The short version: they’re all bad, especially at animation. None of them can be trusted to turn out a quality asset. Opus 4.8 was clearly the least bad, the only one that ever reached good, though even it mostly settled at okay. GPT-5.5 and Gemini 3.1 Pro were both stuck at bad overall, with GPT-5.5 the weakest of the three (Gemini honestly surprised me there, I’d have bet it would be the worst). Across all seventy-five attempts, not one earned a perfect. But don’t take my word for it, go look: explore the lab.
My honest take
We’re not there yet. The models are not good at this, and they are especially bad at animation. A static sprite they can sometimes fumble into shape. Ask them to make it move, frame by frame, and it falls apart fast.

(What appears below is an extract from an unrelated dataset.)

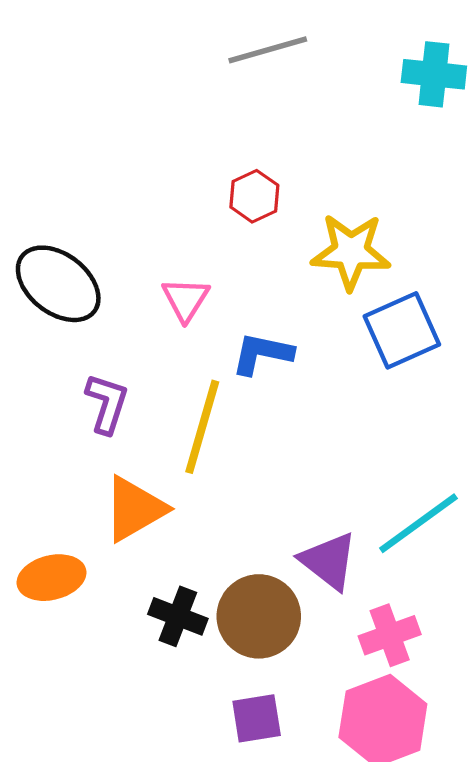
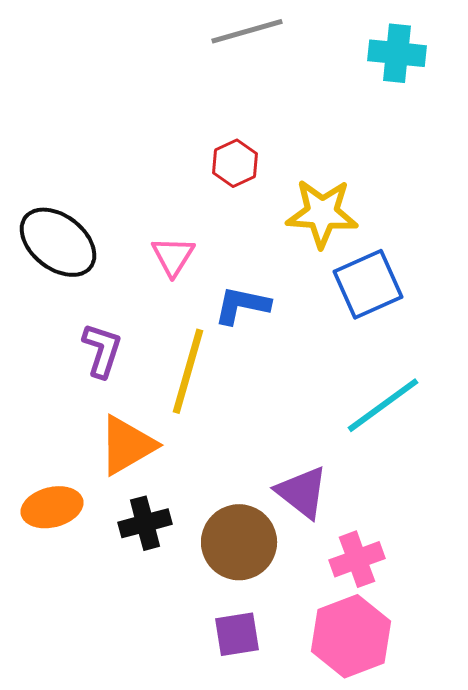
cyan line: (418, 523) -> (383, 405), moved
black cross: (178, 616) -> (145, 523), moved, turned -36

Part of it is probably training data. What makes me think it isn’t only the data is that they aren’t great at SVG either, and that’s a similar kind of problem, building an image out of structured instructions instead of pixels pushed around a canvas. Same wall, maybe. Either way, there’s a long way to go.
What I want to see next
The interesting future is the one where a model takes care of its own assets, completely, on its own. SVG, 3D, pixel art, the whole pipeline. That’s a different kind of capability than making a pretty picture, and it’s the one I’m watching for.
For the experiment itself, the next steps are clear enough: a bigger, more solid test set with more scientific, measured evals, and maybe going beyond the language model alone by pairing it with image models instead of asking it to do all the work itself. And I’m genuinely excited to point this at Fable 5 and GPT-5.6 the moment I can run them, just to see how much moves.
For now, the best models in the world can’t quite manage what a handful of people pulled off decades ago, with a grid sixteen pixels wide and a mustache. I find that oddly comforting, but I can’t wait to watch it change.